== Your objective ==
Find each line below where the word "subtitle" occurs, and copy it.

[[ Records for the exercise, beginning ]]

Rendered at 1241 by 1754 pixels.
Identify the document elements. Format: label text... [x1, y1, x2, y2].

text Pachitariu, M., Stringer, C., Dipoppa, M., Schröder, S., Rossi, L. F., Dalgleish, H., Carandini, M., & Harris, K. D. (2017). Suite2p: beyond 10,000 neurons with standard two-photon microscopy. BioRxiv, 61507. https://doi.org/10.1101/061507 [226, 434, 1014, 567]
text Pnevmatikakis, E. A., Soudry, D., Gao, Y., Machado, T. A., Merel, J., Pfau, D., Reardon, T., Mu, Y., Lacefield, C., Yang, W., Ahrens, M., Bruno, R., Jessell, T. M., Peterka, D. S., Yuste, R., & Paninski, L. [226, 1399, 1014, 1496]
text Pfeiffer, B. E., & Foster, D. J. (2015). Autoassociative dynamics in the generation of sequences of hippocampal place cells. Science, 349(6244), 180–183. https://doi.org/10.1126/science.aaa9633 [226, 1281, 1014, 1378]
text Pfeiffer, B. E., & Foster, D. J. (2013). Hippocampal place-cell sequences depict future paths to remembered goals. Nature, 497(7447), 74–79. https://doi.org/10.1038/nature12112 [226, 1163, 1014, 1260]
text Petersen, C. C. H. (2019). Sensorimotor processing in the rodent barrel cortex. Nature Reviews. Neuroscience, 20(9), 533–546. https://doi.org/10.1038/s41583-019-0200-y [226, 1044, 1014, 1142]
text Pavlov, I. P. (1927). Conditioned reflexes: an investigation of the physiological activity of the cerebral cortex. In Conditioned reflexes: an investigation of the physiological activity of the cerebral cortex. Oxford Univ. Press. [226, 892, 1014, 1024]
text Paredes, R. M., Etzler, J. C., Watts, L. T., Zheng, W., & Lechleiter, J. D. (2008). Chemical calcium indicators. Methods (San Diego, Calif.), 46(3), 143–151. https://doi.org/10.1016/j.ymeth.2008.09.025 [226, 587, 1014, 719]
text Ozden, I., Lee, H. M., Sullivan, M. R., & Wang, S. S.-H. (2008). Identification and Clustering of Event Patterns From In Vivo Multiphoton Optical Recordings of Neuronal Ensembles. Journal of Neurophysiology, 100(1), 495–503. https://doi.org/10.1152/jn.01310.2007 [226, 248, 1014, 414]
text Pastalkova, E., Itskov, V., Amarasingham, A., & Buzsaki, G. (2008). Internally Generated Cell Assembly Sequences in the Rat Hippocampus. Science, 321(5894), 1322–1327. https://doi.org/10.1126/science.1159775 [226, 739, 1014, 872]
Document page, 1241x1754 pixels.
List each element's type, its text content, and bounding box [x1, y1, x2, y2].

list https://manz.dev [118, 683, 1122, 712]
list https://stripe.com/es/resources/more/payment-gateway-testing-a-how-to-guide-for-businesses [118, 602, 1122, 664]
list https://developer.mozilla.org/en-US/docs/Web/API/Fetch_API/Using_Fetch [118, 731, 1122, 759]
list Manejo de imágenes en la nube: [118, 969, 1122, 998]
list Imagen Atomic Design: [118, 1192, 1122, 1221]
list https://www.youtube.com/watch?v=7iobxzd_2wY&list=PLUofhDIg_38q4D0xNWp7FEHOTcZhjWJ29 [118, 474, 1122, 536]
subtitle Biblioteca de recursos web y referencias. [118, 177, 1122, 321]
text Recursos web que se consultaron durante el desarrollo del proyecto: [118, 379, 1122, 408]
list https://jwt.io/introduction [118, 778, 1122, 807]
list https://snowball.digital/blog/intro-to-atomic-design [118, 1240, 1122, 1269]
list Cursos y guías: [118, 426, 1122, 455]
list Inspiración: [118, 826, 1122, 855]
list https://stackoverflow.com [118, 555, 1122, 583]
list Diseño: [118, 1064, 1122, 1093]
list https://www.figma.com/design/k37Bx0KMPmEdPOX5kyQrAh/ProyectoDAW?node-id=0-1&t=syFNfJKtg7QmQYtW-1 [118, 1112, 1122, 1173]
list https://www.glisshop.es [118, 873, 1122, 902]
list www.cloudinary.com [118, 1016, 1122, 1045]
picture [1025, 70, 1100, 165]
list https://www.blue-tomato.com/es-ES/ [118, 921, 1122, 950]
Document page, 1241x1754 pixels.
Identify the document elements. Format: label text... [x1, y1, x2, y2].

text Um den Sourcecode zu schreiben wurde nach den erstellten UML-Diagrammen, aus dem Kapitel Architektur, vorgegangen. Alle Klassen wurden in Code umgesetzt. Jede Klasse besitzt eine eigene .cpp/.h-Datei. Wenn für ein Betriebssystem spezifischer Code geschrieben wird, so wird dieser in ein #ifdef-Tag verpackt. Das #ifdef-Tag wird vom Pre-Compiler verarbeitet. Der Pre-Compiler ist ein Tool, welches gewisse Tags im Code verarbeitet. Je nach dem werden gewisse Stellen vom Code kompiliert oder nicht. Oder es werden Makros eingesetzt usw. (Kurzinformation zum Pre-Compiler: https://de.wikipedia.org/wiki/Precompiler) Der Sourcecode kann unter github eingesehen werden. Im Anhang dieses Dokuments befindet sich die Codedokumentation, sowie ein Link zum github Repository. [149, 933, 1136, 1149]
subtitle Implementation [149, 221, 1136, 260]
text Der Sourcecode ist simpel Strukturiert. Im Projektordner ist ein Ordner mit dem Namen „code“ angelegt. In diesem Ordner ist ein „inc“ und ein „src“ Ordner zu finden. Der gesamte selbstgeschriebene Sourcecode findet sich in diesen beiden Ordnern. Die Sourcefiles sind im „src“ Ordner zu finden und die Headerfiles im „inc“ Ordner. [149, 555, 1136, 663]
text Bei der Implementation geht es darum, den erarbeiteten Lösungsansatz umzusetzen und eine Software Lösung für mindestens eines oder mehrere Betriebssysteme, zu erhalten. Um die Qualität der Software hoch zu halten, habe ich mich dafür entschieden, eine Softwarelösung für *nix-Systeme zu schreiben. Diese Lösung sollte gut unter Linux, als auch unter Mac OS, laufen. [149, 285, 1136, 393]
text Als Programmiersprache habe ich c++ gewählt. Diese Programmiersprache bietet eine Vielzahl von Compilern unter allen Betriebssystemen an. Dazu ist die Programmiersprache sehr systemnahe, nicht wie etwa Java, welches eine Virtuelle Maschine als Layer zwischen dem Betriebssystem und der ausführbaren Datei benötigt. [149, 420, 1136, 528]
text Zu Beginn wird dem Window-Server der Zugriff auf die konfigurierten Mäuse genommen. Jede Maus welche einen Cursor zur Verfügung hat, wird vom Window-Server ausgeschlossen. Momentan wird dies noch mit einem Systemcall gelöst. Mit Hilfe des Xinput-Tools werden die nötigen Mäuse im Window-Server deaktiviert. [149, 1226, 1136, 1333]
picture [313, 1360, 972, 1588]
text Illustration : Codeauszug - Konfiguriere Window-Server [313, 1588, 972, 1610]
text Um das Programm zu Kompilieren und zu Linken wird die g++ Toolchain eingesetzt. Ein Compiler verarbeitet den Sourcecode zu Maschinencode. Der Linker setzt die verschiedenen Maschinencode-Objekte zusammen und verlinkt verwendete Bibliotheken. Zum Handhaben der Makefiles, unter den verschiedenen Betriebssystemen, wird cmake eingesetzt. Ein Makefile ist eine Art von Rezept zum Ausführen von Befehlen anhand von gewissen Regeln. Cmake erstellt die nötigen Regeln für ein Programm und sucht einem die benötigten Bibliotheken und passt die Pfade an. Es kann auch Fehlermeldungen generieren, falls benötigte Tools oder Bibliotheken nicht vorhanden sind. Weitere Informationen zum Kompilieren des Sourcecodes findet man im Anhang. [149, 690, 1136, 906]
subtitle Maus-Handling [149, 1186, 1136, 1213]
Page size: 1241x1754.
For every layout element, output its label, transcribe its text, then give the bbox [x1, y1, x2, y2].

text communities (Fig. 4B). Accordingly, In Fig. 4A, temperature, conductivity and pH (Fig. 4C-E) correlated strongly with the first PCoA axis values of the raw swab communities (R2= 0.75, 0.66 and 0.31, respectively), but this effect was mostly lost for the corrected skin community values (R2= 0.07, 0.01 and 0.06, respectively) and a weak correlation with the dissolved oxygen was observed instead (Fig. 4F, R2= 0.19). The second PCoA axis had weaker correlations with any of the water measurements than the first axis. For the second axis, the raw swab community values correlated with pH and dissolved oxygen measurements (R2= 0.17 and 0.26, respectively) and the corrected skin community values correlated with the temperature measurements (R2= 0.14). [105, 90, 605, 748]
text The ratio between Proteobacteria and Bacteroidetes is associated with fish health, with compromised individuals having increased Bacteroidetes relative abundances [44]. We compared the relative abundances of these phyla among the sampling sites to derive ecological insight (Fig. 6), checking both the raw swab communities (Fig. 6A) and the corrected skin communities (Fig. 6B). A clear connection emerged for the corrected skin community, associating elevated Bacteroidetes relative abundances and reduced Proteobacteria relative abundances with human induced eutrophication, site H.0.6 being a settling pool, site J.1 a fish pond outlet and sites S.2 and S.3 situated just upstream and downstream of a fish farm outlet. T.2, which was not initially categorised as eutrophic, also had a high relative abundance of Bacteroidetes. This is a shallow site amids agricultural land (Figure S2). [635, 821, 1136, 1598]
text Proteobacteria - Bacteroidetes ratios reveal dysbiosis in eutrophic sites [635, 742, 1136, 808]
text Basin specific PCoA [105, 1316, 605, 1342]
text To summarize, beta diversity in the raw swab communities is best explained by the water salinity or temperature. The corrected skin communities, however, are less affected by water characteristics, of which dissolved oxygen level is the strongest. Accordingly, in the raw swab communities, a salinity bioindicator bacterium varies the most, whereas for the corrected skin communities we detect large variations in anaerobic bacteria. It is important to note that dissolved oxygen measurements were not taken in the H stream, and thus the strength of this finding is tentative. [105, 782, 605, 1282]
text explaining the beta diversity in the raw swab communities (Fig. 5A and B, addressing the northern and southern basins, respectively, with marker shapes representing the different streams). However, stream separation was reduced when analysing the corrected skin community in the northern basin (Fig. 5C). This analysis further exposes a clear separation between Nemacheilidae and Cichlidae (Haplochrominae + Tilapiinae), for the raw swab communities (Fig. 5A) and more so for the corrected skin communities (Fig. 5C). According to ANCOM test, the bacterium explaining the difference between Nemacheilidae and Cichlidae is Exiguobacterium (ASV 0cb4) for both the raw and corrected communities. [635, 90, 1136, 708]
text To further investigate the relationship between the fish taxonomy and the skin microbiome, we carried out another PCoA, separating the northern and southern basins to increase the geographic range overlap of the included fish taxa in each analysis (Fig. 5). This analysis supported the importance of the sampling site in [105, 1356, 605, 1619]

[[ Records for the exercise, end ]]

== Result of the exercise ==
subtitle Biblioteca de recursos web y referencias. [118, 177, 1122, 321]
subtitle Implementation [149, 221, 1136, 260]
subtitle Maus-Handling [149, 1186, 1136, 1213]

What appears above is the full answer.